[DATA SHOWN — start]
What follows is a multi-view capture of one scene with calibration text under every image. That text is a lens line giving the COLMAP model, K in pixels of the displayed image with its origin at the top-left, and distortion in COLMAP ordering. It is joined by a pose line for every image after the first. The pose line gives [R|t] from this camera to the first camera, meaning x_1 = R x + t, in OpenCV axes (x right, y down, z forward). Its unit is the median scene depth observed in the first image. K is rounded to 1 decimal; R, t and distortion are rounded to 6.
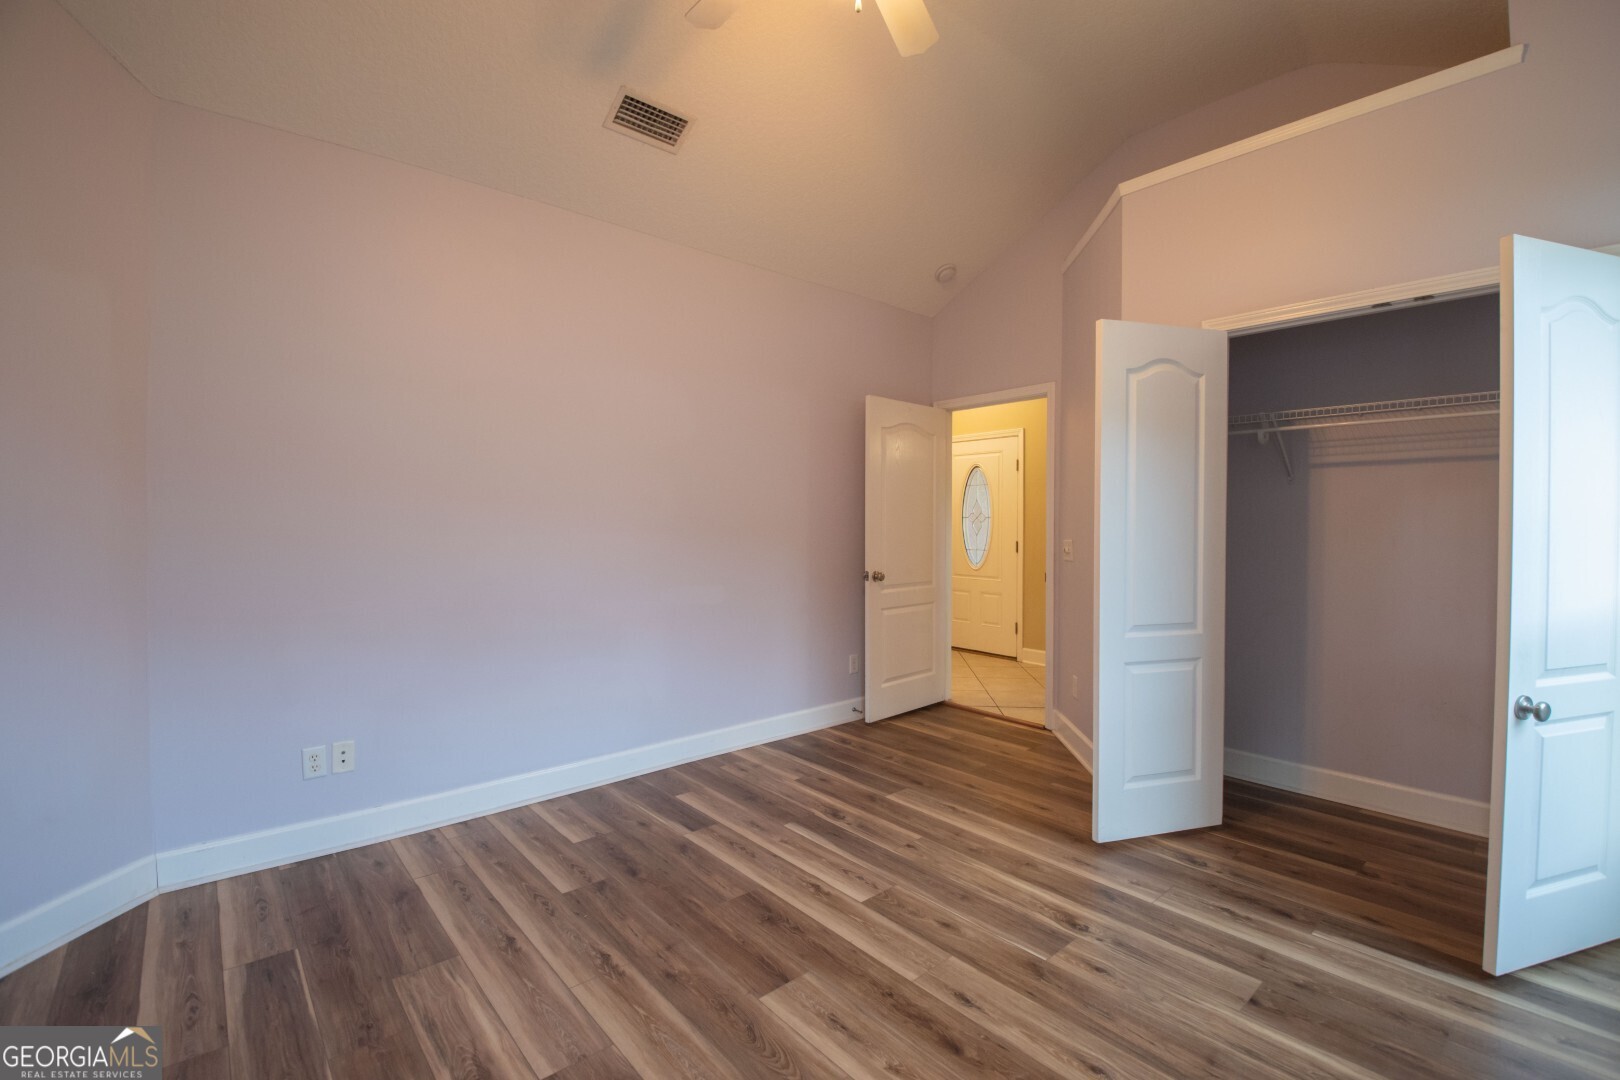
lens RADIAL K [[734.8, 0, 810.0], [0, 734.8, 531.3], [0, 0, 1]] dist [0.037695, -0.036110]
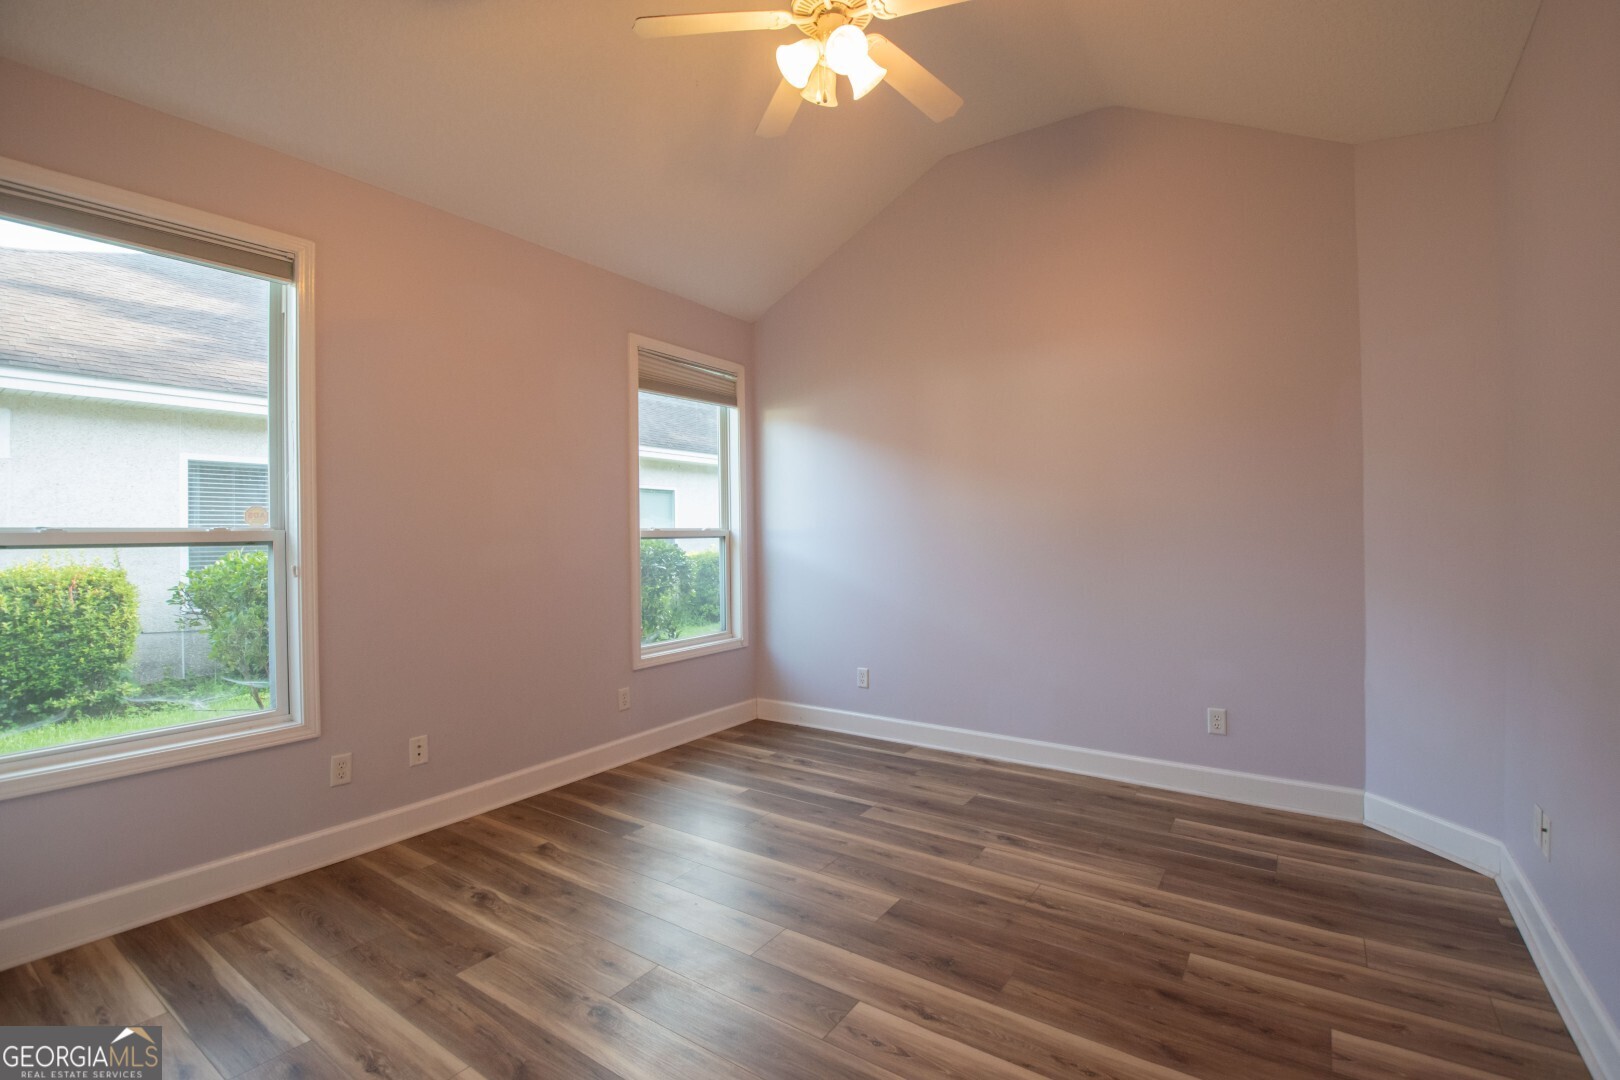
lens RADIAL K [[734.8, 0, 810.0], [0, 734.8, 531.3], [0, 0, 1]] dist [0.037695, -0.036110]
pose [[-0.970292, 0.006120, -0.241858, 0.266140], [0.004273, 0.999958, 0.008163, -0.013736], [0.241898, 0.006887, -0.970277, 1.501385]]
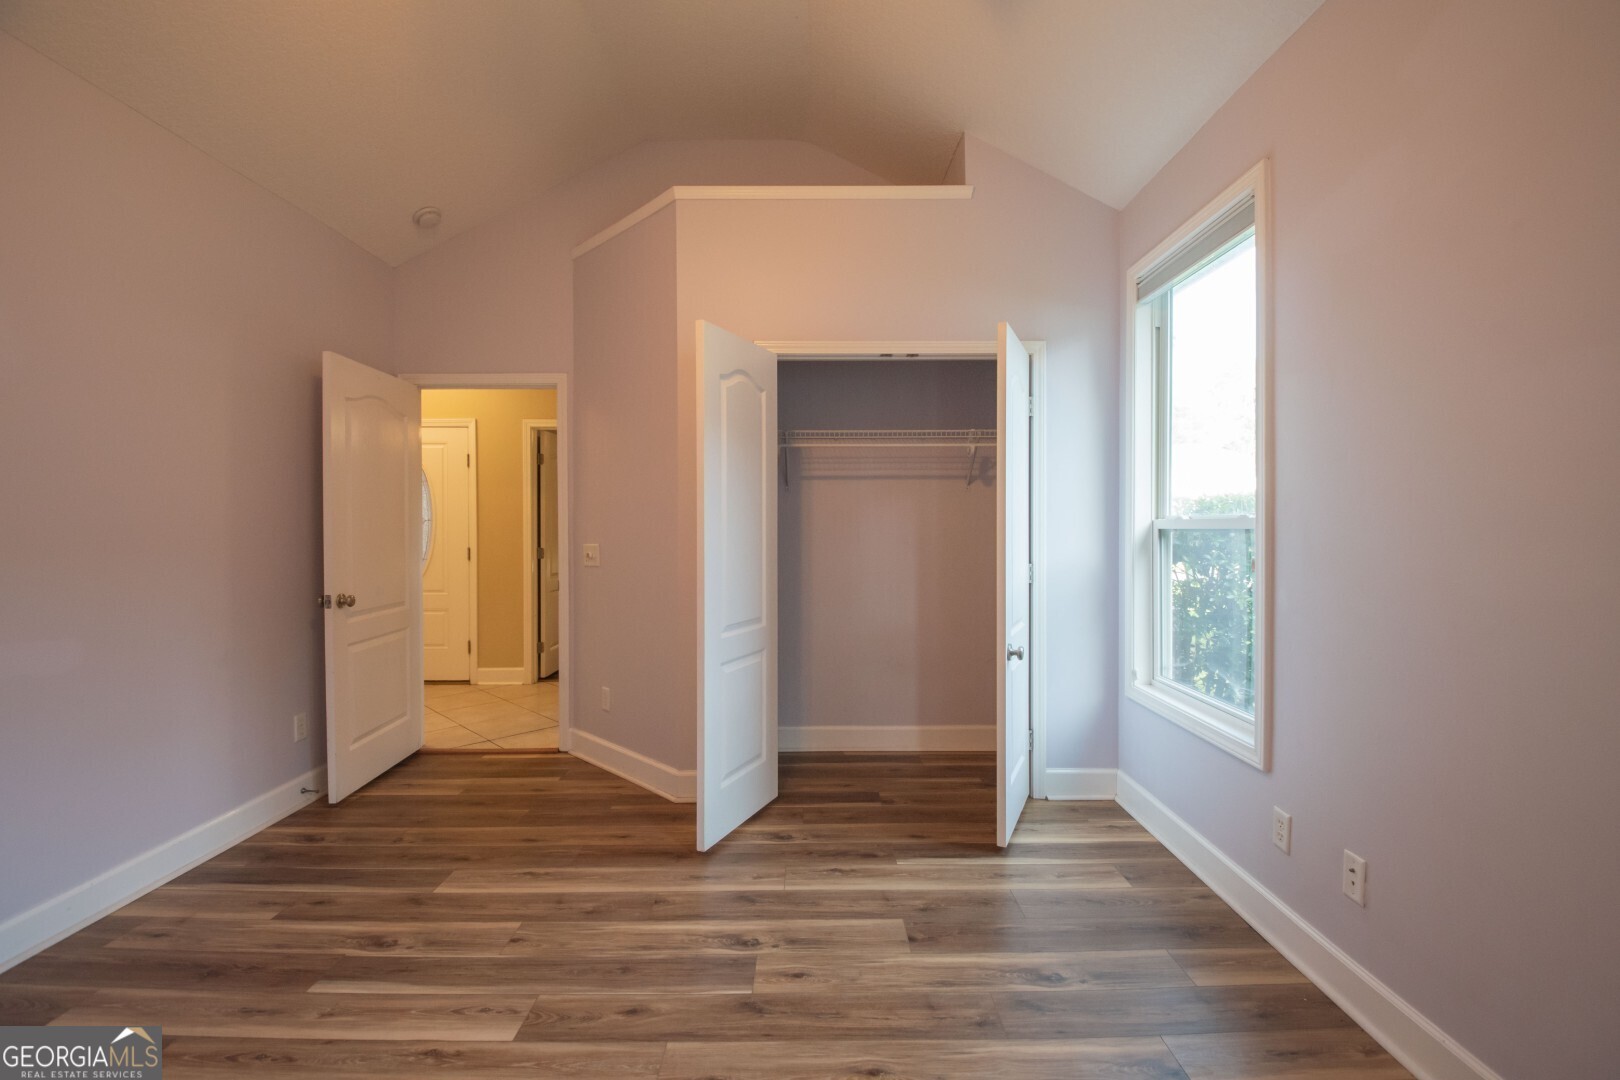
[DATA SHOWN — finish]
**EXERCISE REQUIREMENTS:** Lay out every line of the data above as a numbered list, skipping blank lines and leaving the pictures out.

**REPLY TO THE TASK:**
1. What follows is a multi-view capture of one scene with calibration text under every image. That text is a lens line giving the COLMAP model, K in pixels of the displayed image with its origin at the top-left, and distortion in COLMAP ordering. It is joined by a pose line for every image after the first. The pose line gives [R|t] from this camera to the first camera, meaning x_1 = R x + t, in OpenCV axes (x right, y down, z forward). Its unit is the median scene depth observed in the first image. K is rounded to 1 decimal; R, t and distortion are rounded to 6.
2. lens RADIAL K [[734.8, 0, 810.0], [0, 734.8, 531.3], [0, 0, 1]] dist [0.037695, -0.036110]
3. lens RADIAL K [[734.8, 0, 810.0], [0, 734.8, 531.3], [0, 0, 1]] dist [0.037695, -0.036110]
4. pose [[-0.970292, 0.006120, -0.241858, 0.266140], [0.004273, 0.999958, 0.008163, -0.013736], [0.241898, 0.006887, -0.970277, 1.501385]]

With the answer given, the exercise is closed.